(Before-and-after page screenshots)
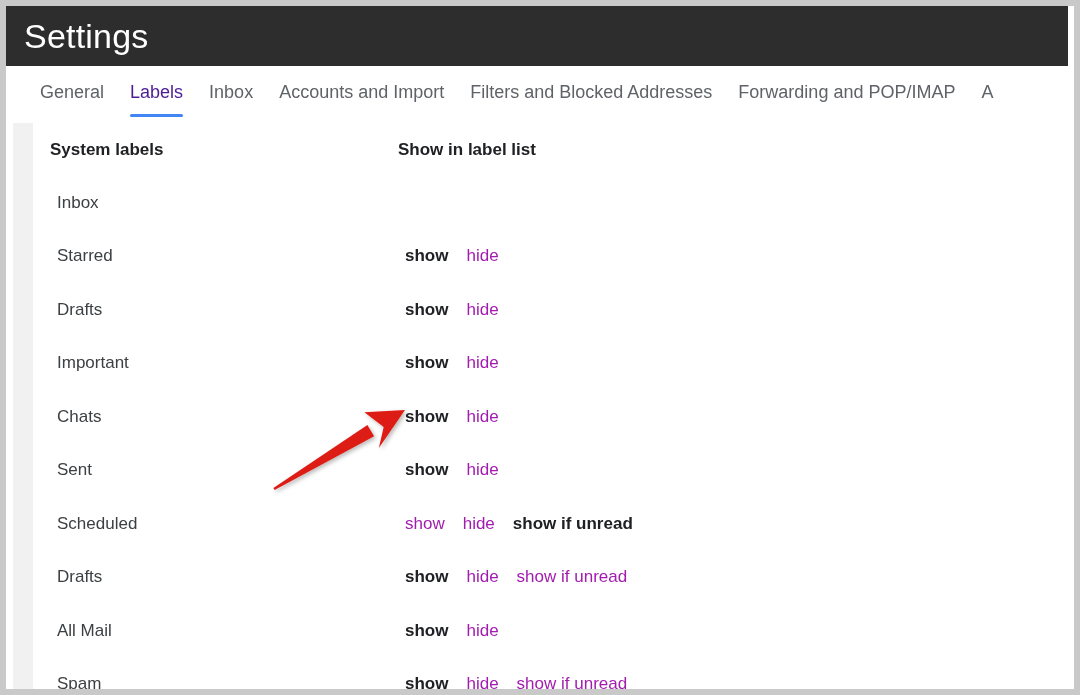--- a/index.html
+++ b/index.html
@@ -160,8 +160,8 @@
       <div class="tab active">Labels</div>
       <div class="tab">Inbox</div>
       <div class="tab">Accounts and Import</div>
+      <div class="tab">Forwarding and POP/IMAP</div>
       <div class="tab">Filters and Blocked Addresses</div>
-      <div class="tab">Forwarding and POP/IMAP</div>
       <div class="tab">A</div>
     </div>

*TASK STATEMENT*
The records above need to be copied exactly, with the pictures left out.

*EXERCISE SOLUTION*
--- a/index.html
+++ b/index.html
@@ -160,8 +160,8 @@
       <div class="tab active">Labels</div>
       <div class="tab">Inbox</div>
       <div class="tab">Accounts and Import</div>
+      <div class="tab">Forwarding and POP/IMAP</div>
       <div class="tab">Filters and Blocked Addresses</div>
-      <div class="tab">Forwarding and POP/IMAP</div>
       <div class="tab">A</div>
     </div>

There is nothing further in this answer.